Unnamed: 0,Year,Age Group,Sex,Population,Emigrants_All_Destinations,Immigrants_All_Origins,Net_Migration,Migration_Rate
0,1996,0 - 14 years,Female,417972,600.0,3600.0,3000.0,7.177514
1,1996,0 - 14 years,Male,441452,400.0,3100.0,2700.0,6.11618
2,1996,15 - 24 years,Female,309797,11700.0,6700.0,-5000.0,-16.139601
3,1996,15 - 24 years,Male,323093,9800.0,4200.0,-5600.0,-17.332471
4,1996,25 - 44 years,Female,512789,3000.0,8100.0,5100.0,9.945611


In [5]:
# Aggregating the population by year to create a single time series
yearly_population = arima_df.groupby('Year')['Population'].sum()

# Converting the series to a DataFrame for easier handling
yearly_population_df = yearly_population.reset_index()

# Renaming columns appropriately
yearly_population_df.columns = ['Year', 'Total_Population']

# Setting 'Year' as the index
yearly_population_df.set_index('Year', inplace=True)

# Display the time series data
yearly_population_df


Unnamed: 0_level_0,Total_Population
Year,Unnamed: 1_level_1
1996,3626087
1997,3664313
1998,3703082
1999,3741647
2000,3789536
2001,3847198
2002,3917203
2003,3979853
2004,4045188
2005,4133839


In [6]:
from statsmodels.tsa.stattools import adfuller

# Performing the Augmented Dickey-Fuller test to check for stationarity
adf_test = adfuller(yearly_population_df['Total_Population'])

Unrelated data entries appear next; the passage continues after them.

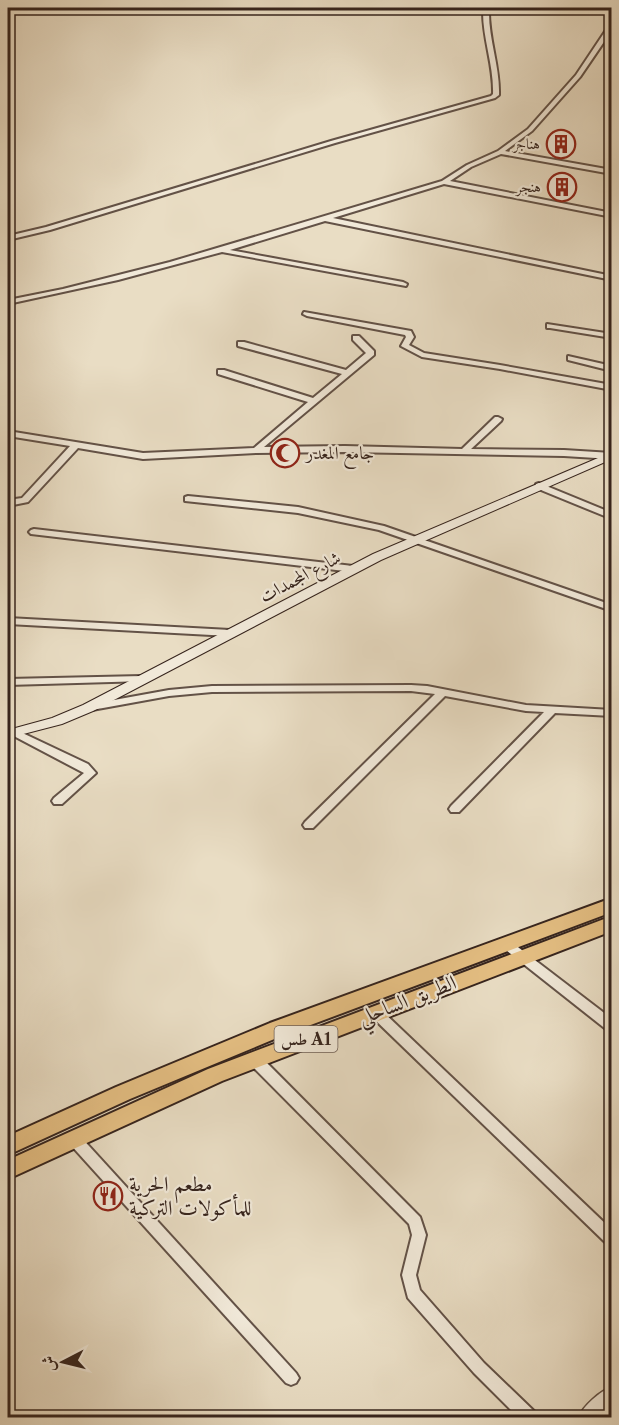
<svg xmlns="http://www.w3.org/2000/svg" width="619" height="1425" font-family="'Libre Caslon Text',Amiri,serif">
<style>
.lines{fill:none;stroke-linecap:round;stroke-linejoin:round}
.minor-casing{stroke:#635247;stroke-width:4}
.tertiary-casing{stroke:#635247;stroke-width:3}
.secondary-casing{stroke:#36241d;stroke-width:2}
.trunk-casing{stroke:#36241d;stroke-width:4}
.minor{fill:#f1e9d9;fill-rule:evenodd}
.tertiary{fill:#f1e9d9;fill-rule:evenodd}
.secondary{fill:#f1e9d9;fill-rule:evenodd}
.trunk{fill:#e4be82;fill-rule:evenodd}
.labels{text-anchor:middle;stroke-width:4.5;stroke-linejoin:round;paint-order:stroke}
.far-poi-label{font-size:15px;fill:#36241d;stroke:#f1e9d9;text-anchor:end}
.shield{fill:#f1e9d9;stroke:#6e5f55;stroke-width:1.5}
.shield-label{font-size:16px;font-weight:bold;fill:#36241d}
.poi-label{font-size:18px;fill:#36241d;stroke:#f1e9d9;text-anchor:start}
.street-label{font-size:18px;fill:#36241d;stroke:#f1e9d9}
.near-street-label{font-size:21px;fill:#36241d;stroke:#f1e9d9}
.near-poi-label{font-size:21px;fill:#36241d;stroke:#f1e9d9;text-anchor:start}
</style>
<rect width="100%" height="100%" fill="#e9ddc4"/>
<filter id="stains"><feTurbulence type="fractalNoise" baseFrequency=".00333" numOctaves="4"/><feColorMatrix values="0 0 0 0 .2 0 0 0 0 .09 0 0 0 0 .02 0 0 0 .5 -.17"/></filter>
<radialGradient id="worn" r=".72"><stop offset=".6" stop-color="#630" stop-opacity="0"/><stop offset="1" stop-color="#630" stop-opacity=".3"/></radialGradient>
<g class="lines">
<!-- minor casing -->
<g class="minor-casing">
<g id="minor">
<path d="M490,8H496L489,13C489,41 500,67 499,95L495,98L335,143L50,230L8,240V236L46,227L331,141L491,96L493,94C494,66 483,40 483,12Z"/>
<path d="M610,24H612V30L580,77L532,131L505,151L612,170V174L501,154L471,167L450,181L612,213V217L444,184L333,218L612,276V280L325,221L230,250L403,282L407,284L406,286L222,252L118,280L8,304V300L63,289L170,262L442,181L467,165L498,151L528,129L576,75Z"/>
<path d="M304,312L411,331L414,337L409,345L424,353L500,365L612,385V390L500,369L422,357L401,346L406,337L405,335L307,316L303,314Z"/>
<path d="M547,324L612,334V338L550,328H547Z"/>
<path d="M353,336H359L374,351V355L264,447L345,446L462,449L495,417H498L502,419L501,421L471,449L564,450L612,453V459L564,456L345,452L256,453L143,459L78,448L28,502L8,506V500L22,498L70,446L8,436V431L143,453L254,448L308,402L218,374V370H224L313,398L342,374L238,346V342H244L346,370L366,353L353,340Z"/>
<path d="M568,356L612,366V371L568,360Z"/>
<path d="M539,483L612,513V519L536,488V484Z"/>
<path d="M188,496L298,507L384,526L612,605V611L379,530L298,513L185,501V497Z"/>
<path d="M34,529L353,566L358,569L353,572L31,534L29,532L31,530Z"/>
<path d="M8,618L230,630L235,633L230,636L8,624Z"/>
<path d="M142,676L146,677L147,679L146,681L8,685V679Z"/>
<path d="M411,685L427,686L526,705L612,710V716L555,713L459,812H451L449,809L451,806L544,712L526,711L445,696L313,828H305L303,825L305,822L435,694L411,691L212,692L169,696L92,710L87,707L92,704L169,690L212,686Z"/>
<path d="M14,729L88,764L96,773L62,804H54L52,801L54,798L84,773L10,734L9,732L10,730Z"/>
<path d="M506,940L510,941L612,1019V1031L607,1030L502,947L500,944L502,941Z"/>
<path d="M375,1007L380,1009L612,1230V1246L607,1244L370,1015L369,1012L370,1009Z"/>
<path d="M255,1055L260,1056L420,1217L426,1235L416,1275L420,1290L484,1363L536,1413L538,1418H519L474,1373L408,1298L402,1275L412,1235L409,1224L250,1064L248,1060L250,1056Z"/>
<path d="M74,1133L79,1135L296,1373L299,1378L296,1383L291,1385L286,1383L69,1143L67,1139L69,1135Z"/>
</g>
</g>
<!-- tertiary casing -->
<g class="tertiary-casing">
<path id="tertiary" d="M612,1387V1407L600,1418H578C583,1406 600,1391 612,1387Z"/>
</g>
<!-- secondary casing -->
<g class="secondary-casing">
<path id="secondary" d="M612,452V459L381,560L93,711L62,724L8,738V730L52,718L83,705L373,554Z"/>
</g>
<!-- trunk casing -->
<g class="trunk-casing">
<g id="trunk">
<path d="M612,898V912L284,1035L130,1099L8,1155V1136L116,1087L270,1023Z"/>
<path d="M612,916V931L222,1081L8,1179V1160L208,1069Z"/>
</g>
</g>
<!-- minor -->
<use href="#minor" class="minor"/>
<!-- tertiary -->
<use href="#tertiary" class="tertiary"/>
<!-- secondary -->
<use href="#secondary" class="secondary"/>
<!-- trunk -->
<use href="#trunk" class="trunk"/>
</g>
<!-- icons -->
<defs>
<g id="building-ring" transform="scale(1.5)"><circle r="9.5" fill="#f1e9d9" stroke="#8f2418" stroke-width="1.5"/><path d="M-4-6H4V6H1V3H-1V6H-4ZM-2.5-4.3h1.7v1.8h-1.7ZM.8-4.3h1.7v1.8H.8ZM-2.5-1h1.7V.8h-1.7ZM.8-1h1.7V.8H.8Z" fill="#8f2418"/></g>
<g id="mosque-ring" transform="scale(1.5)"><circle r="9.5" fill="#f1e9d9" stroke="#8f2418" stroke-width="1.5"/><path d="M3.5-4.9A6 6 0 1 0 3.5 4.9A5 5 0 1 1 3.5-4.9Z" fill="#8f2418"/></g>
<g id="restaurant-ring" transform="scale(1.5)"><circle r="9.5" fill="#f1e9d9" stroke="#8f2418" stroke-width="1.5"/><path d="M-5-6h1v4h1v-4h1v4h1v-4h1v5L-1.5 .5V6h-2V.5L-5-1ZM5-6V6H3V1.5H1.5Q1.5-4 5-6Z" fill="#8f2418"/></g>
</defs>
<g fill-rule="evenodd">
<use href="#building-ring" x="561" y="144"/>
<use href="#building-ring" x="562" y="187"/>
<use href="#mosque-ring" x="285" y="453"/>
<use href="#restaurant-ring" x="108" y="1196"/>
</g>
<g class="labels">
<!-- far-poi labels -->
<g class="far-poi-label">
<text x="540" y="149">هناجر</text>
<text x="541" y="192">هنجر</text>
</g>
<!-- shield labels -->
<rect class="shield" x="274.5" y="1026" width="63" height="26" rx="4.5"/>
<g class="shield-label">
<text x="306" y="1045">طس A1</text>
</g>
<!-- poi labels -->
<g class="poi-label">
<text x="306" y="459">جامع المغدر</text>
</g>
<!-- street labels -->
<g class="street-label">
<text transform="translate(300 577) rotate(-28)" y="6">شارع المجمدات</text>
</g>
<!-- near-street labels -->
<g class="near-street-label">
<text transform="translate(407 1000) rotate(-21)" y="7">الطريق الساحلي</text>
</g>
<!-- near-poi labels -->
<g class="near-poi-label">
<text x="129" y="1191">مطعم الحرية<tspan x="129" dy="24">للمأكولات التركية</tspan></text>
</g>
</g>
<!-- margin -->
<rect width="619" height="1425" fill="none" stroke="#e9ddc4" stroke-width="30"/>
<rect x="9" y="9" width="601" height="1407" fill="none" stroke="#36241d" stroke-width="3"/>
<rect x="15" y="15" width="589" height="1395" fill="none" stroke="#36241d" stroke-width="1.5"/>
<!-- north arrow -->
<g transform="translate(63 1362) rotate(263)" stroke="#f1e9d9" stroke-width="4.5" paint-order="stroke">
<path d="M0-4.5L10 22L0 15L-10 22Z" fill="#36241d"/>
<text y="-9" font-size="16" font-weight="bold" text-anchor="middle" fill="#36241d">ش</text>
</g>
<rect width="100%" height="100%" filter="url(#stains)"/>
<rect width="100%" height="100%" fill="url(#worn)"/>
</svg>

# Extracting the p-value from the test results
adf_p_value = adf_test[1]

adf_p_value, adf_test[0], adf_test[4]  # returning p-value, test statistic, critical values for different confidence levels


(0.9573186218596464,
 -0.014473769953042242,
 {'1%': -3.7112123008648155,
  '5%': -2.981246804733728,
  '10%': -2.6300945562130176})

With a p-value much greater than 0.05, we fail to reject the null hypothesis, which suggests that the time series is not stationary. The test statistic is also higher than the critical values.

Given these results, we'll need to difference the data to achieve stationarity. Once the data is stationary, we can then determine the order of the ARIMA model.